Le panorama de la liberté de la presse en Amérique latine n'a fait que s'aggraver, avec une « intensification de la répression » du journalisme indépendant et des « violences » contre les journalistes, a averti ce samedi Efe Ricardo Trotti, directeur exécutif de l'Association interaméricaine de la presse (IAPA), qui tiendra sa réunion semestrielle du mardi au jeudi.
Au cours des six derniers mois, la situation de la liberté de la presse dans la région n'a « fait qu'empirer », avec une série de caractéristiques dominantes ces dernières années telles que « la violence contre les médias et le meurtre et l'emprisonnement de journalistes », a dénoncé Trotti.
Au cours des trois premiers mois de l'année, 13 journalistes ont été tués en Amérique latine, dont 8 au Mexique, un chiffre alarmant qui révèle la « faiblesse » des systèmes de protection et de sécurité pour ces professionnels, une question qui sera abordée lors de la réunion de mi-année, qui se déroulera en virtuel format.
Trotti, ancien rédacteur en chef du journal argentin El Liberal, a reconnu ressentir « de la frustration et de l'impuissance » en voyant comment des revers rapides dans le domaine de la liberté de la presse et d'expression ruinent les progrès coûteux réalisés.
Escalade de la répression et de la violence à l'encontre des journalistes
Il a notamment souligné « l'intensification de la répression contre le journalisme, que ce soit par des condamnations, des emprisonnements ou des violences physiques » dans la région, notamment au Nicaragua, en plus du Venezuela et de Cuba.
Il a noté que les rapports pays par pays les plus récents qui seront présentés à la réunion de l'IAPA reflètent que « nous ne parlons pas de simples gifles contre la liberté de la presse, mais d'attaques systématiques ».
Ainsi, au Nicaragua, le pays qui sera au centre de la réunion, trois journalistes du journal La Prensa sont emprisonnés avec des peines allant jusqu'à 13 ans de prison et le journal « est toujours occupé par la police », a-t-il dit.
Au cours de la réunion, les témoignages des familles de journalistes emprisonnés et persécutés par le régime de Daniel Ortega seront entendus, et une déclaration sera adoptée avec « plusieurs points d'action pour répondre aux attaques contre le journalisme et les droits de l'homme » dans ce pays d'Amérique centrale, a indiqué l'IAPA.
Trotti a évoqué, dans ce contexte, la « stigmatisation continue des médias et des journalistes » qui est observée dans des pays tels que le Salvador ou le Mexique, et les « lois croissantes qui compromettent la libre circulation de l'information dans la couverture des journalistes ».
Ainsi, récemment, l'Assemblée législative d'El Salvador, à la majorité officielle, a approuvé une série de réformes du Code pénal et de la Loi sur l'interdiction des gangs, qui, en fait, « interdit pratiquement aux médias de publier sur des questions de violence de rue ou de gang ».

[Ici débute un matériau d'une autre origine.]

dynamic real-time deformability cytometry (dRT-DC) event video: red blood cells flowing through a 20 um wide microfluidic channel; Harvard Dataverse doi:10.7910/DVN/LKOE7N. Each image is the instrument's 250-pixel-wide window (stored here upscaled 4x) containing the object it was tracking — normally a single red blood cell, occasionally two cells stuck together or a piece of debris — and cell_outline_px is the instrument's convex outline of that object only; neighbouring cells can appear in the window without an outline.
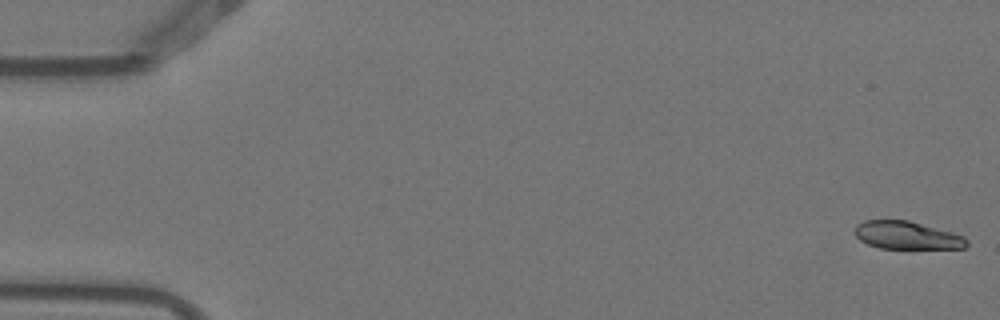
{"species": "Egyptian fruit bat (a non-hibernating species)", "species_latin": "Rousettus aegyptiacus", "temperature_condition": "warm", "stored_images_in_passage": 5, "camera_frame_rate_fps": 3000, "um_per_image_px": 0.085, "animal": {"sex": "female"}, "frame": {"image": 1, "passage_image": 1, "time_ms": 0.0, "image_size_px": [1000, 320], "cell_outline_px": [[968, 244], [964, 248], [880, 248], [868, 244], [860, 240], [856, 236], [856, 224], [864, 220], [908, 220], [952, 232], [964, 236], [968, 240]], "centroid_in_image_um": [77.09, 19.99], "position_along_channel_um": 7.9, "area_um2": 18.03}}
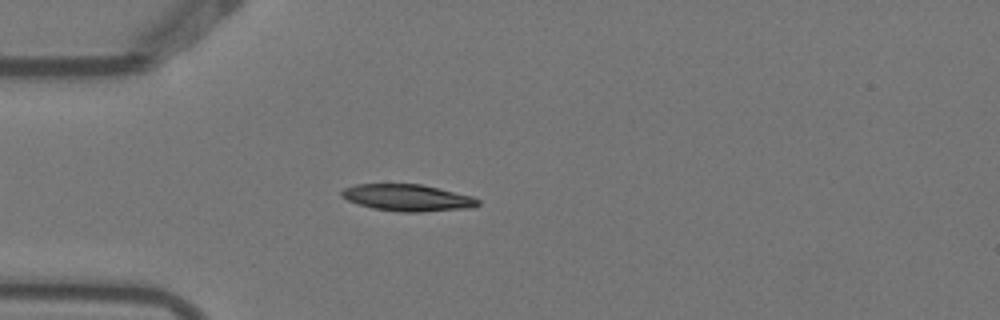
{"frame": {"image": 2, "passage_image": 5, "time_ms": 1.333, "image_size_px": [1000, 320], "cell_outline_px": [[480, 204], [472, 208], [420, 212], [400, 212], [372, 208], [348, 200], [340, 196], [340, 192], [344, 188], [356, 184], [420, 184], [472, 196], [480, 200]], "centroid_in_image_um": [34.65, 16.81], "position_along_channel_um": 50.4, "area_um2": 21.21}}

La plupart des rapports qui seront lus lors de la réunion de l'IAPA abondent sur le « grave problème d'accès à l'information publique » et, en parallèle, sur « le manque de transparence » des États pour « informer ou fournir un accès à l'information aux journalistes » sur des questions liées à la corruption ou à la santé publique (le coronavirus).
Le Mexique, le pays le plus dangereux pour pratiquer le journalisme
Quant au Mexique, Trotti n'a pas hésité à faire en sorte qu'il soit le pays « le plus dangereux » de la région aujourd'hui pour pratiquer le journalisme, avec « un taux élevé d'impunité » pour les crimes et un système de protection des journalistes qui « ne fonctionne pas correctement », car « il n'y a ni justice ni protection ».
Il a rappelé que l'IAPA a à plusieurs reprises « récriminé » le président mexicain Andrés Manuel López Obrador pour sa rhétorique de stigmatisation des médias et des journalistes.
Un type de discours stigmatisant (de López Obrador) contre la presse qui « contribue à plus de violence contre les journalistes dans le pays », a-t-il dit.
Il s'agit d'un type d'attaques verbales contre les médias qui est également utilisé par le président du Salvador, Nayib Bukele, et celui du Brésil, Jair Bolsonaro, a-t-il ajouté.
Une autre question importante qui sera abordée lors de la réunion sera celle des lourdes peines de prison à Cuba en raison des manifestations populaires de 2021.
Le 20, la durabilité des médias sera débattue, « la crise provoquée par les changements dans le modèle économique et Internet ».
Parmi les participants prévus pour cette réunion semestrielle figurent le rapporteur spécial sur la liberté d'expression de la Commission interaméricaine des droits de l'homme (CIDH), Pedro Vaca, le représentant de l'UNESCO Guilherme Canela et le ministre du Patrimoine canadien Pablo Rodríguez.